Hobi membaca
berbanding lurus dengan kemampuan menulis, barangkali kalimat tersebut bisa
mewakili kesukaanku akan dunia tulis menulis. Setidaknya, karena terbiasa
membaca apa saja – koran, majalah, tabloid, buku cerita ataupun brosur pameran –
aku jadi bisa memilih kata dan membuat kalimat lebih terstruktur, terutama
kalau ada pelajaran mengarang.
Lucunya,
ketika ada kesempatan mengirimkan tulisan-tulisanku ke media cetak (majalah)
justeru yang pertama aku tulis bukannya karangan tentang suasana desa ataupun
cerita keseharian, tetapi malah ‘pengalaman lucu’ di rumah. Adalah majalah
Kawanku – terbitan Jakarta dan merupakan majalah anak-anak skala nasional –
yang pertama kali menginspirasiku untuk mengirimkan tulisan. Entah mengapa, setiap
majalah Kawanku terbit di hari Selasa, rubrik pertama yang aku baca biasanya
adalah tulisan-tulisan karya pembaca, baik berupa cerita ataupun pengalaman
keseharian.
Nah, karena
di rumah – yang memang keluarga besar – termasuk keluarga humoris, yang selalu penuh
canda dalam keseharian, maka suatu saat aku ingin menuliskannya dalam sebuah cerita
lucu, yang (akhirnya) aku kirim ke majalah anak-anak Kawanku. Ceritanya sangat
sederhana, yaitu kebiasaan kami, aku dan adik-adikku, setiap disuruh Ibu untuk
mengambil sesuatu pasti selalu menjawab, “Dimana, Bu?” Karena memang suka becanda, Ibu kadang-kadang
menjawab dengan kalimat, “Di rumah Mbak Lastri sana!” (ini nama tetangga
belakang rumah). Meski jawaban Ibu cuma becanda, kadang kami tanpa pikir
panjang langsung lari ke rumah Mbak Lastri.
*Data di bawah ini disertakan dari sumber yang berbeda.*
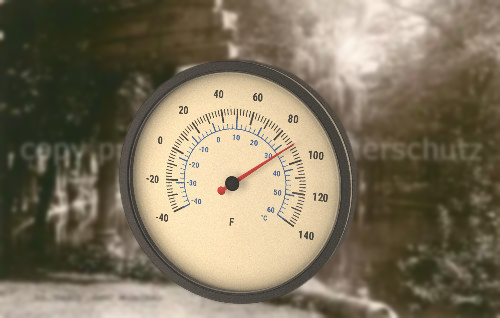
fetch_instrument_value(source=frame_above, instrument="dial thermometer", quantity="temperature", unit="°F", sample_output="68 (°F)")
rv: 90 (°F)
Dan tentu saja kami kecele,
hehehe....
Cerita
sederhana itulah yang dalam waktu satu bulan setengah kemudian – sejak aku
kirim via kantor pos – dimuat di majalah Kawanku, saat aku masih duduk di
bangku kelas VI. Tulisan itu memang tidak dikirim asal-asalan, tetapi aku ketik
rapi (memakai mesin tik yang dibawa pulang Bapak dari kantor desa tiap
harinya), dan beberapa kali aku rapikan kata-katanya, sehingga setidaknya 4
kali ganti kertas HVS.
Kalau
ditanya tentang perasaan saat itu, sungguh sangatlah senang, karena aku merasa tulisan
yang dibuat anak SD dari kota kecamatan di wilayah Kabupaten Malang bisa dimuat
di majalah anak-anak terbitan ibukota Jakarta. Rasanya tidak percaya, bahwa aku
bisa ‘menembus’ media cetak skala nasional.
Dan tidak
berselang lama, kira-kira 5 hari sejak dimuat, sebuah wessel senilai Rp. 7,500,-
diantar pak pos ke rumah. Ya, honor pertama sebagai penulis sekaligus
pengalaman pertama mendapatkan uang dari hasil keringat (kemampuan?) sendiri.
Memang tidaklah besar – kalau menurutku saat itu ya lumayan besar, apalagi
sebagai anak yang baru kelas V SD – dibandingkan dengan harga sepatu basket
yang sudah mencapai harga Rp. 20,000,- saat itu. Bahkan, saat mengambil di
kantor pos, petugas pos bercanda sambil mengatakan lumayanlah uang segitu, bisa
dibelikan petasan dan kembang api untuk persiapan di bulan puasa (aku jadi
ingat, bahwa saat itu memang menjelang bulan puasa ramadhan, hehehe...).
Begitulah,
apa-apa yang ‘pertama’ selalu berkesan, dan sering menjadi tonggak perjalanan
seseorang untuk masa depannya. Dan tulisan pertamaku yang dimuat di majalah
Kawanku, nampaknya akan menjadi tonggak kesukaanku akan dunia tulis-menulis,
meski tidak (benar-benar) menjadi seorang penulis!